→ **AUFGABEN**
(a) Wie viele Menschen mussten sich laut dem Text über Beschäftigte in der Türkei zuletzt täglich in der Provinz Urfa für Lebensmittelspenden anstellen?
(b) Prüfe, ob diese Aussagen zum Text über Beschäftigte in der Türkei stimmen: (i) In der Türkei bekommen Beschäftigte Kurzarbeitergeld. (ii) Wer in den Zwangsurlaub geschickt wird, bekommt in dieser Zeit meistens kein Geld. (iii) Die Provinz Urfa liegt im Nordwesten der Türkei.
(c) Schreib den Text über Beschäftigte in der Türkei im Anschluss an seinen letzten Satz weiter.

→ **AUSGANGSTEXT**
Anders als in Deutschland gibt es für Beschäftigte in der Türkei kein Kurzarbeitergeld und auch reguläres Arbeitslosengeld erhalten nur die wenigsten. Wer in den Zwangsurlaub geschickt wird, bekommt in dieser Zeit in der Regel kein Geld, und wer seinen Job gleich ganz verliert, muss sich häufig mitsamt seiner Familie bei privaten oder staatlichen Lebensmittelspenden anstellen. Allein in der Provinz Urfa im Südosten der Türkei entlang der syrischen Grenze, dort, wo auch ein Großteil der knapp drei Millionen syrischer Flüchtlinge lebt, mussten sich zuletzt täglich 300.000 Leute für Lebensmittelspenden anstellen, berichtete hochoffiziell der Gouverneur der Provinz. Wie also mit der Krise umgehen? Hätten die Gewerkschaften gleich zu Beginn fordern sollen, die Beschäftigten von der Arbeit freizustellen, damit sie sich nicht anstecken, oder doch lieber dafür eintreten, dass die Produktion aufrechterhalten bleibt?

→ **LISTENAUSZÜGE**
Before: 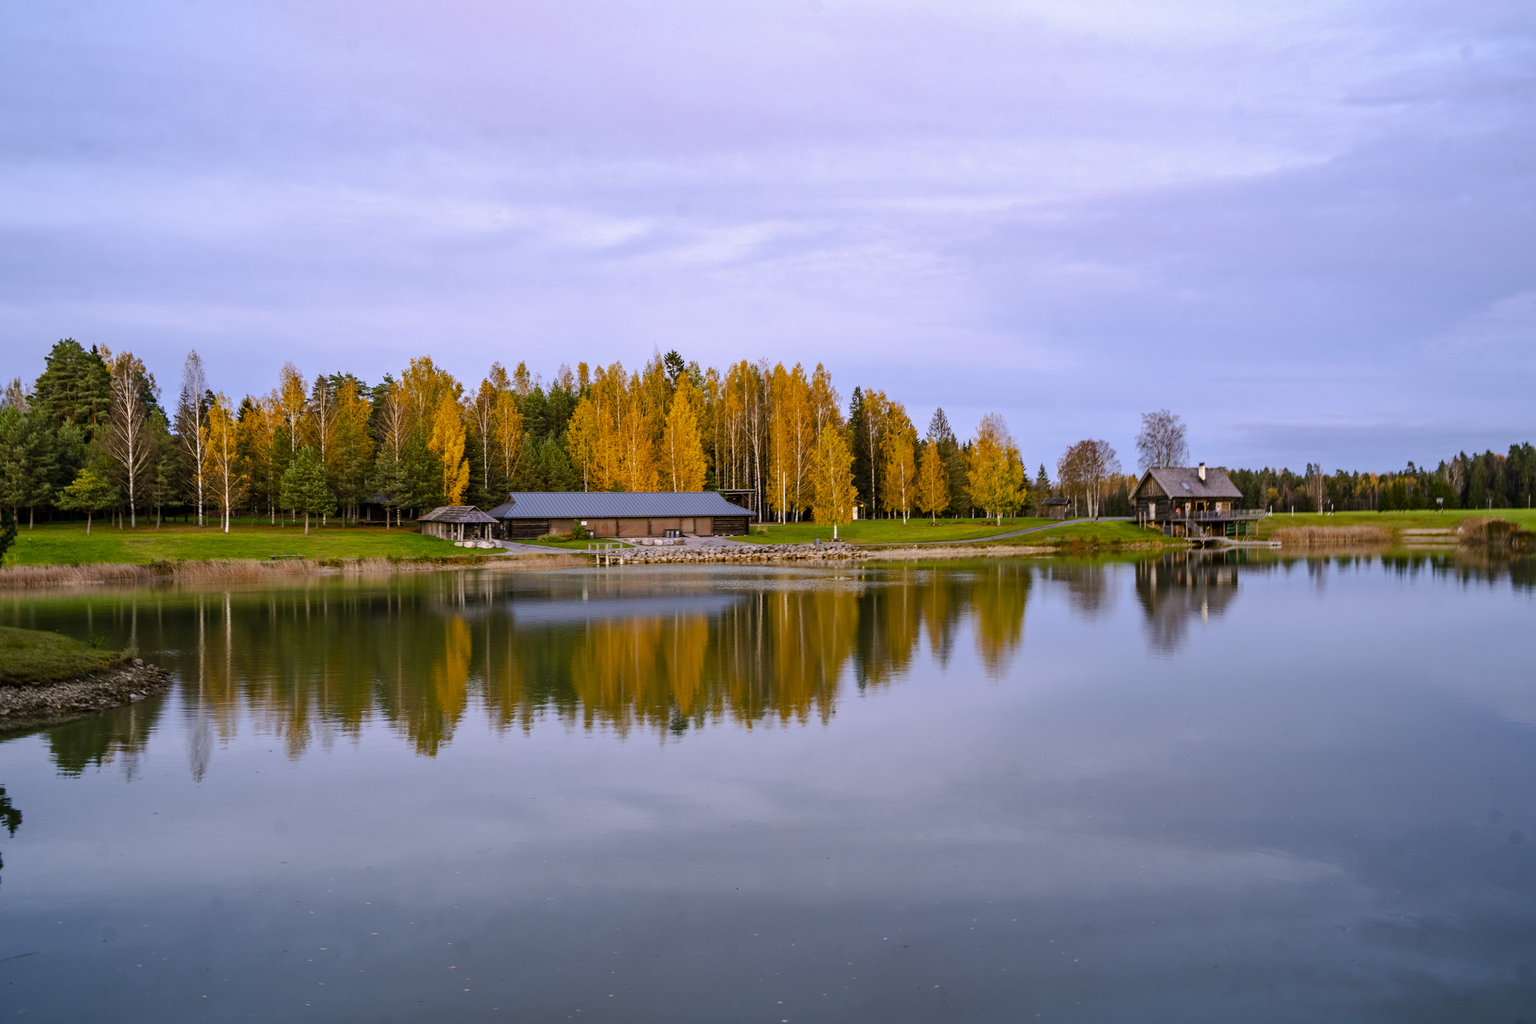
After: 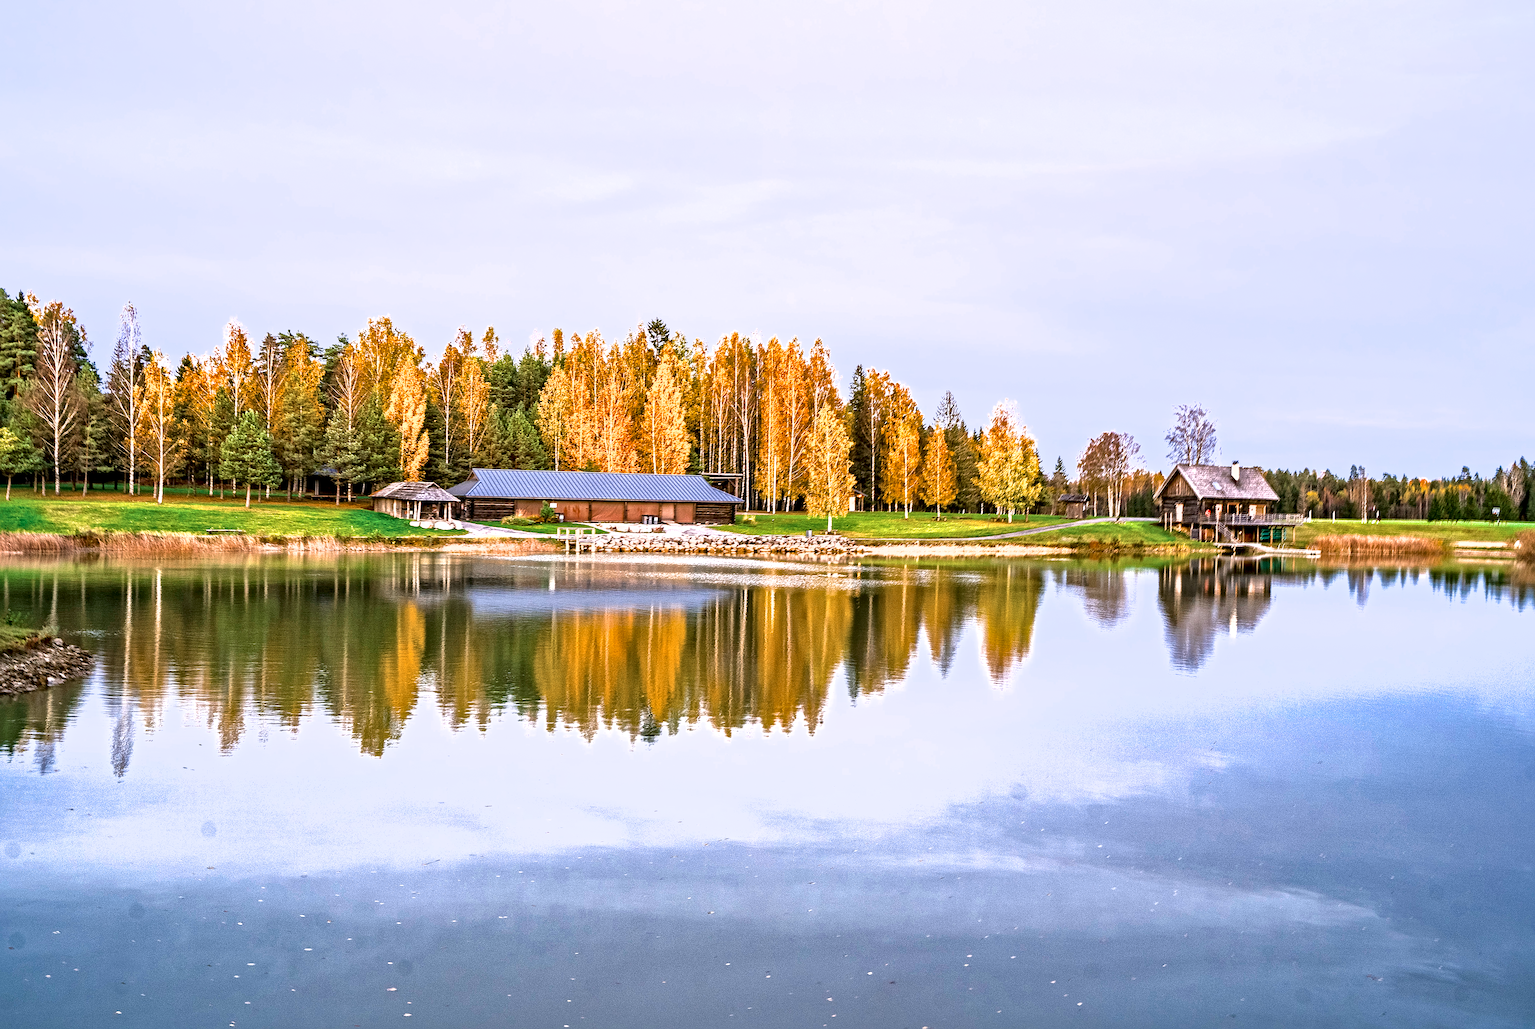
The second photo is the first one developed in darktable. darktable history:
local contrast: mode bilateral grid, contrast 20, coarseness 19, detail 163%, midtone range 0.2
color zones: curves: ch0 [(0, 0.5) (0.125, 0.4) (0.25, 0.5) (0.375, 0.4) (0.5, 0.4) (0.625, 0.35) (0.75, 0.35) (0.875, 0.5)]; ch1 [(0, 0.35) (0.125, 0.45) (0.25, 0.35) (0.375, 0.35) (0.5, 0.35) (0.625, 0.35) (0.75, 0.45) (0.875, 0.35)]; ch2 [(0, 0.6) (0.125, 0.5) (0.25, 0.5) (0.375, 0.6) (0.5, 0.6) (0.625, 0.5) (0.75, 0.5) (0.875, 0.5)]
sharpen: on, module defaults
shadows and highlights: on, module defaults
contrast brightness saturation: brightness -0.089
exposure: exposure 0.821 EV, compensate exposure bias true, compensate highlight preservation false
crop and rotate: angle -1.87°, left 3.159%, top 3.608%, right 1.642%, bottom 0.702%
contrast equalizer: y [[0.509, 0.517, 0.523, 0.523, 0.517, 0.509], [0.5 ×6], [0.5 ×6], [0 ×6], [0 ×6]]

→ **LÖSUNGEN**
(a) Zuletzt waren es täglich 300.000 Menschen.

(b)
(i) Nein: „Anders als in Deutschland gibt es für Beschäftigte in der Türkei kein Kurzarbeitergeld“
(ii) Ja: „Wer in den Zwangsurlaub geschickt wird, bekommt in dieser Zeit in der Regel kein Geld“
(iii) Nein: „in der Provinz Urfa im Südosten der Türkei entlang der syrischen Grenze“

(c)
Festnahmen am 1. Mai

An Arbeitskämpfe war und ist in der Türkei nicht zu denken. Als sich der Dachverband der progressiven Gewerkschaften DISK wenigstens zum 1. Mai zu den Problemen der arbeitenden Bevölkerung etwas Gehör verschaffen wollte, wurden 15 leitende Funktionäre, darunter die DISK-Vorsitzende Arzu Cerkezoglu, festgenommen. Wegen angeblicher Verletzung der Abstandsregeln und der Ausgangssperre, die die Regierung für den 1. Mai verhängt hatte. Frustriert merkte Arzu Cerkezoglu nach ihrer Freilassung aus dem Polizeiarrest an: "Arbeiter müssen während der Corona-Pandemie weiterarbeiten, aber Feiern zum 1. Mai sind dann ein Verstoß gegen die Corona-Regeln."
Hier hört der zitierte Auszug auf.